The fourth stone is that of William Marriott, who died on 11th December 1871. He is described on the stone as Poet, Singer, and Thatcher, and so far as is known, he is the only poet Woodford has produced. One of his poems [The Steeplechase] is recorded in one of the village scrapbooks and is as follows:
‘Twas on the seventh of Bright May At half past six that day. As I stood in a certain place I saw a splendid steeplechase. I hope I shall be free from blame As I record each runners name: The victor’s name you first shall hear. ‘Twas Mr. Bolton Lancashire. Young Crispin followed in his track. Young Grinder too, and Spring Heeled Jack. Went up the hill as if they flew. And very soon were lost to view. They hurried round with might and main And soon appeared in sight again. But when they got into the mead Young Lancashire put on more speed. To win he always felt inclined. And very soon left all behind. Young Grinder drove him sharply in. His prize he did most nobly win. Spring Heeled Jack came in like a bird. He had the luck to come in third. Young Crispin then came in, we know. Oh dear, how he did puff and blow! Then came the little Dorset Pet: No-one dare on him to bet! Light Blue came weary, far behind. For he was rather short of wind. Sir Isaac Newton lost the fun: He hurt his foot and could not run. Three cheers for Bolton Lancashire! His fame has spread both far and near.
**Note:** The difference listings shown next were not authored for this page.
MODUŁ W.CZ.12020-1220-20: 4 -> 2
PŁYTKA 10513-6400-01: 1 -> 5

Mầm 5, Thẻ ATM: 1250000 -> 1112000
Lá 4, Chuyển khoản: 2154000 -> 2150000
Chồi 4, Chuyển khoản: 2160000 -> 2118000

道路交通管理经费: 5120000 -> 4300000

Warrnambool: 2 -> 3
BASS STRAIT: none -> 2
Two of the names mentioned are of local men, Spring Heeled Jack was the father of the late Mr. Jack Bird and his brother George, for many years the local carpenters and undertakers. Young Grinder was Mr. Thomas Ward, a member of the blacksmith family, he had his nickname because he was a miller. He was later, killed when he was caught in the cogs of the mill where he worked. The Dorset Pet was so called because he was beloved by everyone, he, and all the other runners, were students with the Reverend H.H. Minchin.